Day 9
A nice thing happened at day’s end. It was another day on the road, overcast but not raining and the usual wiggle butt came on after about the 6th hour sitting. Around 4:30 we began to look for a spot for the night hoping to try our luck with a Provincial Park but got a bum steer of directions from a gas station attendant/mini mart clerk. Remember when they could give directions and even give you a map? So we had to backtrack a few miles. No big deal but there is always that end of the road anxiety where one ponders where will we sleep tonight and will I have to back up 48’ of rig into a tree lined slot only 15‘ wide in darkness between two $400,000.00 behemoths.
As the sun shot low amber rays we saw the signs of “Happyland Campgrounds and Marina.” The name conjures up hundreds of yelling kids and the dreaded water slides. We turned off the road and immediately the road turned to packed dirt, crossed the railroad tracks next to an auto junkyard. Here we go. Again thoughts of wrong turns, was there really a sign there? There are no other indications and this road goes on and on 5, 6 miles under high tension wire easements. The road deteriorates to rough dirt and mud holes and the truck and trailer are jarring up and down separately. Mile 7 and 8 goes by. Did we stow everything tight? Where can we turn around and head back to the highway? After the 8th mile the road drops down into a lakeside spot. Lake Nepawassi. There to the shores clung an old weathered wooden marina building with rusty boat trailers and a couple of yellow kayaks hung on the wall like giant bananas.
An old wooden gazebo sat on a bump of land over the water. A large grassy slope for RVs rolled away from the lake but was empty save for two trailers, one with grass growing up through the undercarriage. It looked as if it was closed for the winter except this was the height of the summer travel season.
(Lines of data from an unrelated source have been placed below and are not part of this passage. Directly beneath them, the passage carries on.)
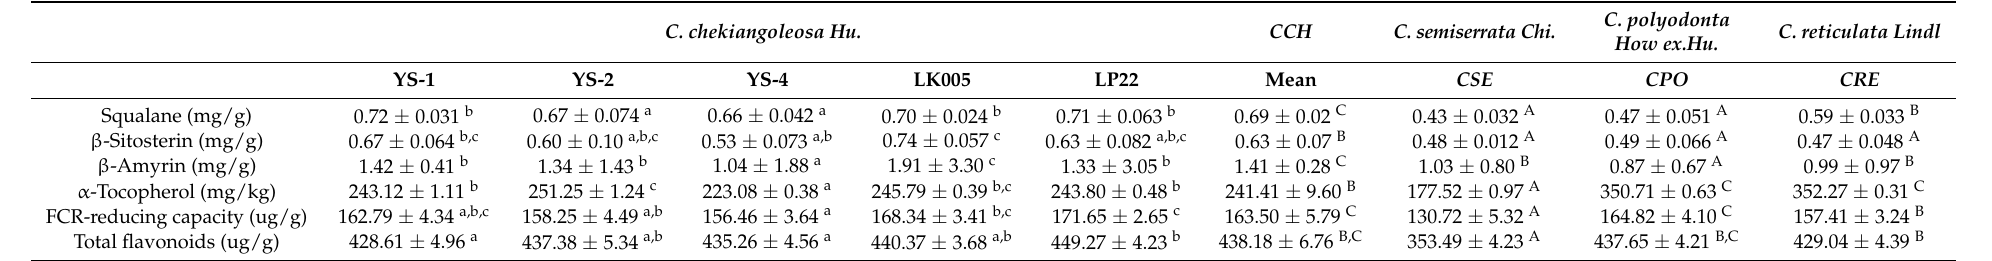
Table 3. Lipid concomitants of the oil of four ROC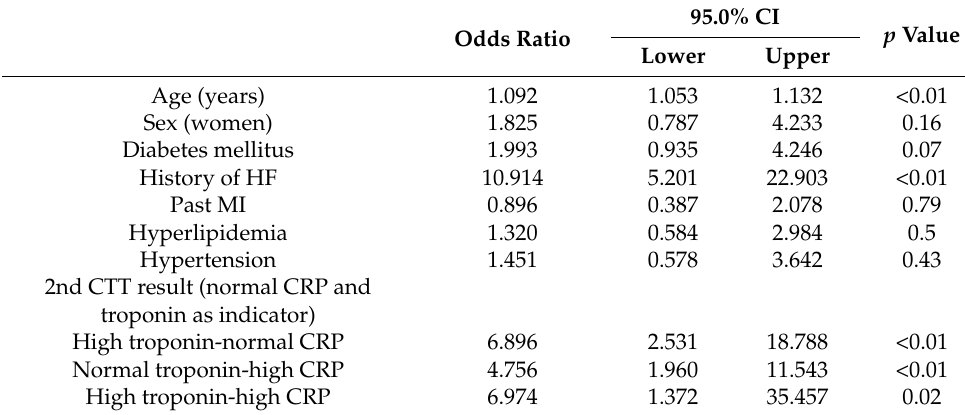
Table 2. Binary logistic regression to predict 30-day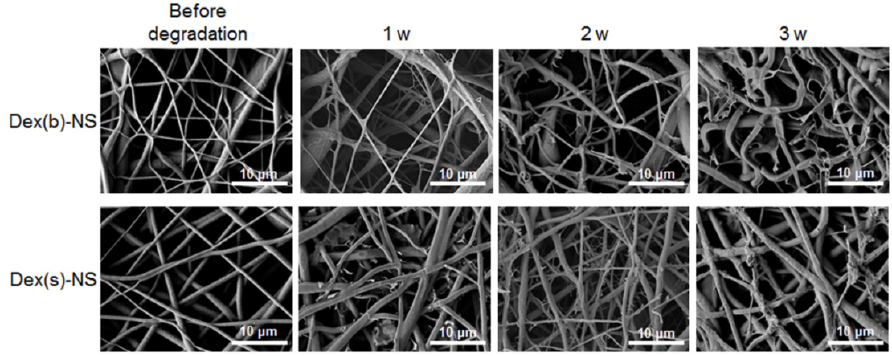
Figure 8. SEM images before and after in vivo biodegradation of NS, Dex(b) ‐ NS, and Dex(s) ‐ NS after 1–3 weeks (×3000 magnification).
A woman rose from the gazebo and came over to the truck and rested her arm on the open window sill commenting on the neatness of the airstream and asked if we wanted to stay the evening. We were still a little shy about the directness of her approach and the emptiness of the campgrounds that we stammered we wanted to drive through and check it out first. “Well its empty because they were late in installing our signs up on the roads, the Highway department that is,” she said. I replied, “We were not prepared for the 8 miles of dirt road to get here and there were no location indications.” “Yes, well I am sorry,” she said with apologies in her eyes that caused me regret at the reproachful way I had chimed up. We drove around and almost immediately came to our senses about the quiet and beauty of the place. The lake shore was not more than 60’ away from the grassy bank where we pulled in facing outward for a front row seat of the lily edged waters. We stayed and Jo went to register while I set up. 8 miles in also meant no freeway noise as with all but one of the previous campsites. As it turned out the woman running the site by herself had Hodgkin's disease thus the head bandana turned out to be courageous, kind and accessible. That evening we dined on steaks and salads and of course appleton Estate rum and cokes.
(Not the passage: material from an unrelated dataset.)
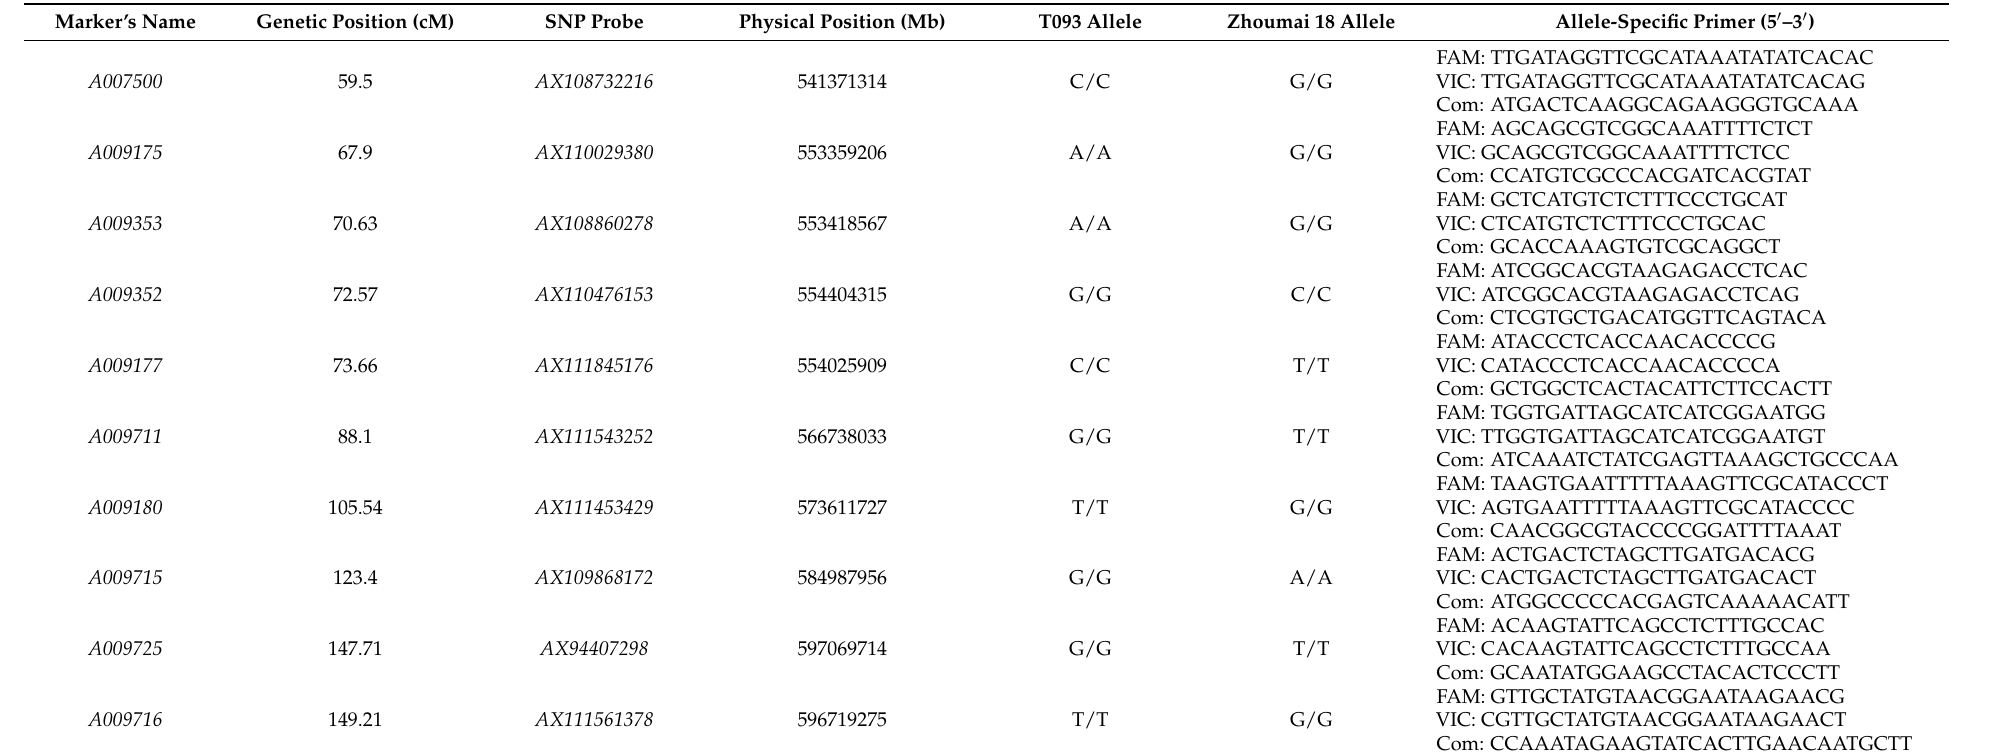
Table 3. Primer sequences of the Kompetitive allele-specific PCR (KASP) assays developed in this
Sometime in the early what should have been pre dawn a bright light enveloped the trailer and seeped in through the windows and around the edges of the shades and glass lite on the door. It was such an even intensity. As I propped myself up on an elbow and peeked out beneath a shade all I could see was a luminous mist with the sun an unseen source of light. There was nothing else, no distance or depth perception, a mist out. But not a damp fog like blanket. It was soft and bright. I opened the door and in the absolute stillness I thought I could hear the wet rustle of a lake bird shaking off his wings, perhaps the unseen loon from last nights serenade?
I stepped down and out into this soft whiteness and listened to the stillness, the utter silence. There was only the subconscious synaptic hum from deep behind ones own brain coming alive and trying to process such an absence of stimuli. Walking through the velvet caress I could not even see my feet despite the brightness. Had it not been for the wet swish of grass beneath my soles I could have been walking inside a cloud above the earth.
Soon a diffuse globe of brighter light began to insinuate itself low to my direction of vision and I realized that the sun was on its way in the distance above the horizon of the lake, shooting a growing silver trail to my feet at the waters edge. Its warmth slowly cut through the mist of the lake and like silken curtains of gauze the veils were dissipated by the slowest immutable degrees. Drifts of sunflower rays touched first the dock whose end still disappeared in a one point perspective into the waters the same color as the mist, gently waving planks of wood suspended in infinity. Then the stones on the opposite bank drifted in and out of sight. All was so slowly released from the night’s hold and revealed to its own rhythm that would not be rushed nor stopped.
So starts another morning in another country of the road.